An invariant that allows you to prove the final result is called an "inductive invariant." The process of "improving" the invariant to get to a proof is known as "strengthening the invariant." There's a plethora of research in all of these topics, especially in the realm of model-checking. A good paper to read in these topics is Bradley's "Understanding IC3:" https://theory.stanford.edu/~arbrad/papers/Understanding_IC3.pdf.

Summary

The strategy outlined here is a "meta"-level proof: It's equivalent to a paper-proof which identified the proof goals, and shipped them to an SMT solver (z3 in this case), to finish the job. This is common practice in modern day proofs, i.e., coming up with sub-goals and using an automated-solver to discharge them. Theorem-provers like ACL2, Isabelle, Coq, etc. mechanize the "coming up with subgoals" part to a large extent, making sure the whole proof is sound with respect to a trusted (but typically very small) set of core-axioms. (This is the so called LCF methodology, see https://www.cl.cam.ac.uk/~jrh13/slides/manchester-12sep01/slides.pdf for a nice slide-deck on it.)

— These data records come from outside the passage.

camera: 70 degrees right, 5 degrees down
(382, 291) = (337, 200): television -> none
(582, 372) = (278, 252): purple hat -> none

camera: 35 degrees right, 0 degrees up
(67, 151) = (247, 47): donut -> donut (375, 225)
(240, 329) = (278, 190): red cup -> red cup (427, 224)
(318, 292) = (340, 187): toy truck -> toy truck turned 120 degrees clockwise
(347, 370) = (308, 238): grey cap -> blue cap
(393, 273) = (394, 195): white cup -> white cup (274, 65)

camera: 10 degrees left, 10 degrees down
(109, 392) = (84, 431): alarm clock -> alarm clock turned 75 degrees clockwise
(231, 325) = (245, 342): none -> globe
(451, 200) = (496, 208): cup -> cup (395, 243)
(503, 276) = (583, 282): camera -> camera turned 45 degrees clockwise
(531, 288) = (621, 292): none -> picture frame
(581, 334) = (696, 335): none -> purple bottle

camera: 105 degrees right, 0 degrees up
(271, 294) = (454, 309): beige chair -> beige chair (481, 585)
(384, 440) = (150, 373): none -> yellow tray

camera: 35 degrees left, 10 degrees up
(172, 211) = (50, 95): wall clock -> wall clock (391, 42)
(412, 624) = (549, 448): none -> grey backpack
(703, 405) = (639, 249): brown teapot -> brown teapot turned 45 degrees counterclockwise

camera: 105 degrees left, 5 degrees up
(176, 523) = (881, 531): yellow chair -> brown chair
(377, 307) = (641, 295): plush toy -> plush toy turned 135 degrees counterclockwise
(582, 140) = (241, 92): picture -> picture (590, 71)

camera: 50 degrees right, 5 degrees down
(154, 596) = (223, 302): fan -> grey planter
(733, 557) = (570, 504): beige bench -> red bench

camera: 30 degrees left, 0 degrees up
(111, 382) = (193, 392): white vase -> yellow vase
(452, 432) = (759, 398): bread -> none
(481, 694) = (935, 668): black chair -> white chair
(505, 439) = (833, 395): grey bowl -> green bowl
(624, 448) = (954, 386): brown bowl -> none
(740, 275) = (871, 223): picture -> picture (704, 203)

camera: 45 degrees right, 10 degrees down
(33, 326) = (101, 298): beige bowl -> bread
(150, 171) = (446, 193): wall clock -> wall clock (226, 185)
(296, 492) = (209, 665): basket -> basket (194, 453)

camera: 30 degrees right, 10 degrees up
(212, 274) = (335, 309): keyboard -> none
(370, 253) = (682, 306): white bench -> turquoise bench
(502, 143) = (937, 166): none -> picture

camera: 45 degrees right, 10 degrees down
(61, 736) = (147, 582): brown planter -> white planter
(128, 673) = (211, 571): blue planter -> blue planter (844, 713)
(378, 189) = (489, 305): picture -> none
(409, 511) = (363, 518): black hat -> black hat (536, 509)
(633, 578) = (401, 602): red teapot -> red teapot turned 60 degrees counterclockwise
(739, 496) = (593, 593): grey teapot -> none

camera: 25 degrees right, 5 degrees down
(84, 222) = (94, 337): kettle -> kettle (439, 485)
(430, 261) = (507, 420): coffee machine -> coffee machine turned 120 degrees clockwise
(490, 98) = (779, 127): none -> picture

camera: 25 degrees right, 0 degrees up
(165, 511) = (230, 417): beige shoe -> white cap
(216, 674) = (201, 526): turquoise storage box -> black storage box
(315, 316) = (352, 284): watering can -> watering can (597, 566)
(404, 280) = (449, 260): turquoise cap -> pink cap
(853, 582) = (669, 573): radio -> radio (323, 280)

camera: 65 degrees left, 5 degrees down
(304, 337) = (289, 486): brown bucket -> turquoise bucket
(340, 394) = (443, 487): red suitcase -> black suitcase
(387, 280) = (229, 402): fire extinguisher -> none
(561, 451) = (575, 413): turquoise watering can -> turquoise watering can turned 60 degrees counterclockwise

Hopefully this is a detailed-enough level answer for you to get you started in program verification with SMT-solvers. Perhaps it's more than what you asked for; but the rule-of-thumb is there is no free lunch in verification. It is a lot of work! However, you get pretty close to push-button reasoning these days (at least for certain kinds of programs) with the advances in automated theorem provers, SMT-solvers, and other frameworks that many people built over the years. Best of luck, but be warned that program-verification remains the holy-grail of computer science after almost 7-decades of work on it. Things always get better/easier, but there's much more work to be done in the field.